## YOUR OBJECTIVE
Reproduce the lines below word for word, from the very first line up to and including the line that contains "見学したいけど、敷居が高そう。".
BEGIN
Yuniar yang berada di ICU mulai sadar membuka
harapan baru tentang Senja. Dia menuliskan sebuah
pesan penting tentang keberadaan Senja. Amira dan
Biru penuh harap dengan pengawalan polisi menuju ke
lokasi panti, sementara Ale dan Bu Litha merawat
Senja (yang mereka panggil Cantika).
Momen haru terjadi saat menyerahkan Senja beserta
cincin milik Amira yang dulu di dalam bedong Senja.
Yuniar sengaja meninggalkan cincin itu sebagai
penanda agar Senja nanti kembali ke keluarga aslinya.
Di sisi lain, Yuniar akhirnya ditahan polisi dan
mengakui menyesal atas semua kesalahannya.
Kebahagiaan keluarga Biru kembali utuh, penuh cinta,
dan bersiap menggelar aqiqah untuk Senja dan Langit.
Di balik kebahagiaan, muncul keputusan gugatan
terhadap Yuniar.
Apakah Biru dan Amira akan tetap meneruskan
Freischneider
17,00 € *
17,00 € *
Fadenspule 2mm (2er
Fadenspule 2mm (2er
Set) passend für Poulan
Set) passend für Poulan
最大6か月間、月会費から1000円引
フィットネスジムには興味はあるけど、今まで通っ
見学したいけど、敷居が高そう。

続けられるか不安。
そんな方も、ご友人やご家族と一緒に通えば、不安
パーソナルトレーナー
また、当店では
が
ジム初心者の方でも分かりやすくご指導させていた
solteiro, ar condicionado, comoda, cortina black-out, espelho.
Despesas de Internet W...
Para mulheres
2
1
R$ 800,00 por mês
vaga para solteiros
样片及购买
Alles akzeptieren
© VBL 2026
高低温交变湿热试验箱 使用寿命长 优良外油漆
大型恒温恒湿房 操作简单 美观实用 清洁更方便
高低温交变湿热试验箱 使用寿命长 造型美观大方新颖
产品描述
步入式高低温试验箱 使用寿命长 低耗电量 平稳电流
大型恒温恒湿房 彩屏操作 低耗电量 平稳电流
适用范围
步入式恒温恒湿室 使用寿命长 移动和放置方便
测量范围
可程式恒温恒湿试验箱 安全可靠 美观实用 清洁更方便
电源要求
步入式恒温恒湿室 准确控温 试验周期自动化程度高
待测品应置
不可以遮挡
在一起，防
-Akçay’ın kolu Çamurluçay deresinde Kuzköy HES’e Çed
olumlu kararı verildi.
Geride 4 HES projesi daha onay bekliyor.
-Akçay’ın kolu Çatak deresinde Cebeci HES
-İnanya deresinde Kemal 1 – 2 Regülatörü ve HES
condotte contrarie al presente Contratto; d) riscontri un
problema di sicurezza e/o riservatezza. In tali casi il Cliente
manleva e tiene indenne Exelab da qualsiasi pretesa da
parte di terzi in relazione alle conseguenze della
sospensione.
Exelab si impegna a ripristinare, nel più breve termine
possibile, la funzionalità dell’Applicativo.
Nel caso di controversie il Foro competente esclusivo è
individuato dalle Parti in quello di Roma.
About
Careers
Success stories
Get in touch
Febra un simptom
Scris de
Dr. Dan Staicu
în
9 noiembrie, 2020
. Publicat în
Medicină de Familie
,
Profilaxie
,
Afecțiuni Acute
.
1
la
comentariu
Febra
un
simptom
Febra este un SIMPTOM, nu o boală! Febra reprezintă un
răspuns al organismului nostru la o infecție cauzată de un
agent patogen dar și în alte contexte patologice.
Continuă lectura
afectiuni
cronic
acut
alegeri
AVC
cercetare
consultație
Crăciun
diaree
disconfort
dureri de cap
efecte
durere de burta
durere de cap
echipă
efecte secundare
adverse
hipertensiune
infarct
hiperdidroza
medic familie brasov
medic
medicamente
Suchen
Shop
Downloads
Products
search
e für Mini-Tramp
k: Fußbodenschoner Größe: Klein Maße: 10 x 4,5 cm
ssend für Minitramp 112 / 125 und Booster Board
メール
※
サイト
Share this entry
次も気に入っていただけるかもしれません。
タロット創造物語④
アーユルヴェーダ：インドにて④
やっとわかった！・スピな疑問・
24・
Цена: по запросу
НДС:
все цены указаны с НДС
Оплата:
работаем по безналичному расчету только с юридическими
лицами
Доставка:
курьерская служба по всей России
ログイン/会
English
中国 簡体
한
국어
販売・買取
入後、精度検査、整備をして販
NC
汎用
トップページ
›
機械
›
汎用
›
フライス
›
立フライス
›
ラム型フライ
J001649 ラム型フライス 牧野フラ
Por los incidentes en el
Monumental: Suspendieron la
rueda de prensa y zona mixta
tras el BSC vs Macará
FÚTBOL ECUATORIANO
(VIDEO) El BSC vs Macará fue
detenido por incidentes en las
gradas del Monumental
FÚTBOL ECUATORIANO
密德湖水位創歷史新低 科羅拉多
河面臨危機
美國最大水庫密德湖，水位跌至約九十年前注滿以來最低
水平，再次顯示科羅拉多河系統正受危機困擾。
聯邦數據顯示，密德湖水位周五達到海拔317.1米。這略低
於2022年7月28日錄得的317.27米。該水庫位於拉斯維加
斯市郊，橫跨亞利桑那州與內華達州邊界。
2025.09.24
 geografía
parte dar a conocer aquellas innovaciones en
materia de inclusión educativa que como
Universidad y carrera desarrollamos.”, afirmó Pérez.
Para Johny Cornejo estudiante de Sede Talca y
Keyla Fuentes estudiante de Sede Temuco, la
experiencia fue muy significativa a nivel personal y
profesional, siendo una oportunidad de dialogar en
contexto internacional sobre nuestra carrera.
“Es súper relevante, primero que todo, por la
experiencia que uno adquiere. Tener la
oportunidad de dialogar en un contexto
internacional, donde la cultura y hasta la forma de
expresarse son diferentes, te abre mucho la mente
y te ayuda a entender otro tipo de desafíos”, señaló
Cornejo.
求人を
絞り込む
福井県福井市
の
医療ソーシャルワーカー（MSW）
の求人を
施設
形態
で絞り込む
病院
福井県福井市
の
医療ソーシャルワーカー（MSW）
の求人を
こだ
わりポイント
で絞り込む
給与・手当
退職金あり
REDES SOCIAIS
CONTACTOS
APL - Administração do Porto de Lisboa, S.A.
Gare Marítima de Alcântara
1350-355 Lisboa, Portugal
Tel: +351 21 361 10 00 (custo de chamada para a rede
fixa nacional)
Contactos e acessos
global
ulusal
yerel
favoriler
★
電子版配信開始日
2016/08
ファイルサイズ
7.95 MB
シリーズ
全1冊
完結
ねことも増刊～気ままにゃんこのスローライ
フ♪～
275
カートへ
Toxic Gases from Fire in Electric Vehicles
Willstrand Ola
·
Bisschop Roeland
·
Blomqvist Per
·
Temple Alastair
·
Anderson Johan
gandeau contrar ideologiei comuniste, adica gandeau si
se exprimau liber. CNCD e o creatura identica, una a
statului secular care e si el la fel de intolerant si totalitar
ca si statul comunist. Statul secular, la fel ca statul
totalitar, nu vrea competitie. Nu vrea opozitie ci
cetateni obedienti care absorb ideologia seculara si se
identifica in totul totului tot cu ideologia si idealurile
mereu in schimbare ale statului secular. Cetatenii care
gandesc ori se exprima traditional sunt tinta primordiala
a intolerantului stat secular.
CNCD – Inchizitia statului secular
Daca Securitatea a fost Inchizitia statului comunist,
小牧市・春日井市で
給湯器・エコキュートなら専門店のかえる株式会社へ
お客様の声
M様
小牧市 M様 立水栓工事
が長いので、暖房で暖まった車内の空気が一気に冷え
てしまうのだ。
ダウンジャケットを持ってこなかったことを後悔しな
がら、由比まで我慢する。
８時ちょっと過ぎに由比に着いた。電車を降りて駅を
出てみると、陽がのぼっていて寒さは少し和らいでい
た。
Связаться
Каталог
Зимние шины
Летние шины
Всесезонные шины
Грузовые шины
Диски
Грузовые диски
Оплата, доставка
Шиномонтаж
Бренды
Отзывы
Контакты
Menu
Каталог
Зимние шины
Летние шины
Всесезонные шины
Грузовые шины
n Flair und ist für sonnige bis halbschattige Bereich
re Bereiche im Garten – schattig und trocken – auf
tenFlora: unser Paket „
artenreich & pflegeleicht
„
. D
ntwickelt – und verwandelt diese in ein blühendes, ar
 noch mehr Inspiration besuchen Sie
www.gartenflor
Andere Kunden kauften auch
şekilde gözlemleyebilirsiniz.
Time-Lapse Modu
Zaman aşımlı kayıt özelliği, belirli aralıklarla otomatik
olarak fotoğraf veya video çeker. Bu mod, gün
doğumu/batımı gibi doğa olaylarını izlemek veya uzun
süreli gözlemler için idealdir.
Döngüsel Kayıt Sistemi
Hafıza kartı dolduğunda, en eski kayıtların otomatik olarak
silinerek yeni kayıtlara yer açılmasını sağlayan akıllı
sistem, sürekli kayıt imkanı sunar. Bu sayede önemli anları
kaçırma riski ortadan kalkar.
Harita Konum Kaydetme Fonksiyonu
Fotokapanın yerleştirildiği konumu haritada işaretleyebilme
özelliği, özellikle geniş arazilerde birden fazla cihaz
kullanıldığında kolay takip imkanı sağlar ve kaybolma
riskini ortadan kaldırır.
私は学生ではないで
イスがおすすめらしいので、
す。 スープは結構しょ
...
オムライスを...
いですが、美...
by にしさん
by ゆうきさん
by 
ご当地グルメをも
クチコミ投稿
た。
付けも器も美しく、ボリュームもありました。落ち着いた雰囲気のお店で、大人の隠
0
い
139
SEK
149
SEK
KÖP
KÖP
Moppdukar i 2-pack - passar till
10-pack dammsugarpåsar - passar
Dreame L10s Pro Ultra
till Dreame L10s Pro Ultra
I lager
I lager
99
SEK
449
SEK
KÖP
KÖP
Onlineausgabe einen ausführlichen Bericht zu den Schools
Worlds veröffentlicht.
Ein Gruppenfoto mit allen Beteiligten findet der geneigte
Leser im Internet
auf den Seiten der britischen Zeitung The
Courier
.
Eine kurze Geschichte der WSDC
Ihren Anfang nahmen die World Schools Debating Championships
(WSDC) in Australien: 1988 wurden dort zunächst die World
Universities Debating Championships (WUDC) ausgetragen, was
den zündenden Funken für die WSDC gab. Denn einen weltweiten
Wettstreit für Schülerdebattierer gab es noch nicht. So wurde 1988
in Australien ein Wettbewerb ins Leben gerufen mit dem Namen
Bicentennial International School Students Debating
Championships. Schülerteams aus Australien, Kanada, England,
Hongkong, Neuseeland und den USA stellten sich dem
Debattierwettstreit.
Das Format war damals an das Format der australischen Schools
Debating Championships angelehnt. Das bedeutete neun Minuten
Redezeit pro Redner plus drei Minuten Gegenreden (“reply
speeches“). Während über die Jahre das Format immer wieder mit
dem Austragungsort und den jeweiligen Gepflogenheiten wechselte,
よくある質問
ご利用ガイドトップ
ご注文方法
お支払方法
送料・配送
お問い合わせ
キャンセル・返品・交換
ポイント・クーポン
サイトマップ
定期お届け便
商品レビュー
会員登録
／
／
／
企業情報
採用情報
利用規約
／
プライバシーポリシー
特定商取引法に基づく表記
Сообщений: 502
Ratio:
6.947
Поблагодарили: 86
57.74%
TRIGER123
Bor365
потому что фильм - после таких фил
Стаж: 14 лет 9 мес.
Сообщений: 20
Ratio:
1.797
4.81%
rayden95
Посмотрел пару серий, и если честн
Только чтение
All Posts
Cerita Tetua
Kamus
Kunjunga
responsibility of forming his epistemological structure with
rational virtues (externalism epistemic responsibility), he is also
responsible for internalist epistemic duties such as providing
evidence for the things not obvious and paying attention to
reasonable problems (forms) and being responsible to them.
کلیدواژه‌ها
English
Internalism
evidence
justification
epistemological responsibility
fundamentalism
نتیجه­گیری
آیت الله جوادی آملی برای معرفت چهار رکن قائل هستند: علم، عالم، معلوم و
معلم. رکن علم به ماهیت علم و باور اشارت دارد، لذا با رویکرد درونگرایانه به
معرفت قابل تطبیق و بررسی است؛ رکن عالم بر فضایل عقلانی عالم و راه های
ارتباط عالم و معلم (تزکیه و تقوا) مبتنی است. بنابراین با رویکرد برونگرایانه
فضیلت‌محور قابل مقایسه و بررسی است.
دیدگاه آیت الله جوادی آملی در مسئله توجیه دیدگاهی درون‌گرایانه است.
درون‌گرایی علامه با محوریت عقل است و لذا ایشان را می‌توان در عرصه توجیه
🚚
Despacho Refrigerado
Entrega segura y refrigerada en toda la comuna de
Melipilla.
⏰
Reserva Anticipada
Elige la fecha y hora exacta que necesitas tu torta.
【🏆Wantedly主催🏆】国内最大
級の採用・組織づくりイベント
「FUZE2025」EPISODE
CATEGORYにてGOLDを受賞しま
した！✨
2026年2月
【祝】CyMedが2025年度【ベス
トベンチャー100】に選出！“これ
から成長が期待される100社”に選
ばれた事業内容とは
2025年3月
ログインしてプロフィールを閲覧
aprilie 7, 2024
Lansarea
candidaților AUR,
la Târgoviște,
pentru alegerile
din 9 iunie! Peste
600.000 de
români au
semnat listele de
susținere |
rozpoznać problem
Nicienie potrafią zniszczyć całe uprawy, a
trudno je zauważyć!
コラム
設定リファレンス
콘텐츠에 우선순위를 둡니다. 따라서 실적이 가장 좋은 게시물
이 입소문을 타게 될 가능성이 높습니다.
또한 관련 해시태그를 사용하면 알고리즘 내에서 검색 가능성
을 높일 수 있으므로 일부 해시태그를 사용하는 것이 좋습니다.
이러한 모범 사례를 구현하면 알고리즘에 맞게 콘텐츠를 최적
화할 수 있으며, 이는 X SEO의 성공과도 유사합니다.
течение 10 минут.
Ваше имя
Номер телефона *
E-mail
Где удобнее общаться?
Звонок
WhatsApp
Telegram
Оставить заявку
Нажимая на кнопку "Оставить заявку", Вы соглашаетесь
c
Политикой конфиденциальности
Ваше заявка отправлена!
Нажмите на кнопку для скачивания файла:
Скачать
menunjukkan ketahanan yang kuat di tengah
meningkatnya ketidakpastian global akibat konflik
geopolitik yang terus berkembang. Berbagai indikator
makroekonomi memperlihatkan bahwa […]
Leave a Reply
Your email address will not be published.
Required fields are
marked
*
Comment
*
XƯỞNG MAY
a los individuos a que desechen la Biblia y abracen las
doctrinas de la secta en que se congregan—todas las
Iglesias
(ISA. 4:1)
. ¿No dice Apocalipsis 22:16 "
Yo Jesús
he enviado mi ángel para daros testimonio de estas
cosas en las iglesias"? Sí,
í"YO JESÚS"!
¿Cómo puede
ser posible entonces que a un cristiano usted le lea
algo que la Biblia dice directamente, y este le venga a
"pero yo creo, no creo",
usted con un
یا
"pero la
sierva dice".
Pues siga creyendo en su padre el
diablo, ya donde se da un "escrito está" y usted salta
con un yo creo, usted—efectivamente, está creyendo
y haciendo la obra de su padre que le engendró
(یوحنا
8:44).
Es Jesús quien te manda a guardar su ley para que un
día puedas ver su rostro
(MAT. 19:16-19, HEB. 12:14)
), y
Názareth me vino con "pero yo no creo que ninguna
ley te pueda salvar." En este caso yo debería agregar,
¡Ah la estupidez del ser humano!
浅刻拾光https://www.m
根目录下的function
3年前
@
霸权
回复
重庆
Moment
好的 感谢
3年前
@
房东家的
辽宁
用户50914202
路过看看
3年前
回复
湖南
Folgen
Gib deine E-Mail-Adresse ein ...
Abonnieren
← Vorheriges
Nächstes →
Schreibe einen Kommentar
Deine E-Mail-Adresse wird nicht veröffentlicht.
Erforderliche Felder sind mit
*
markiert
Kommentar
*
END
## WRITTEN SOLUTION
Yuniar yang berada di ICU mulai sadar membuka
harapan baru tentang Senja. Dia menuliskan sebuah
pesan penting tentang keberadaan Senja. Amira dan
Biru penuh harap dengan pengawalan polisi menuju ke
lokasi panti, sementara Ale dan Bu Litha merawat
Senja (yang mereka panggil Cantika).
Momen haru terjadi saat menyerahkan Senja beserta
cincin milik Amira yang dulu di dalam bedong Senja.
Yuniar sengaja meninggalkan cincin itu sebagai
penanda agar Senja nanti kembali ke keluarga aslinya.
Di sisi lain, Yuniar akhirnya ditahan polisi dan
mengakui menyesal atas semua kesalahannya.
Kebahagiaan keluarga Biru kembali utuh, penuh cinta,
dan bersiap menggelar aqiqah untuk Senja dan Langit.
Di balik kebahagiaan, muncul keputusan gugatan
terhadap Yuniar.
Apakah Biru dan Amira akan tetap meneruskan
Freischneider
17,00 € *
17,00 € *
Fadenspule 2mm (2er
Fadenspule 2mm (2er
Set) passend für Poulan
Set) passend für Poulan
最大6か月間、月会費から1000円引
フィットネスジムには興味はあるけど、今まで通っ
見学したいけど、敷居が高そう。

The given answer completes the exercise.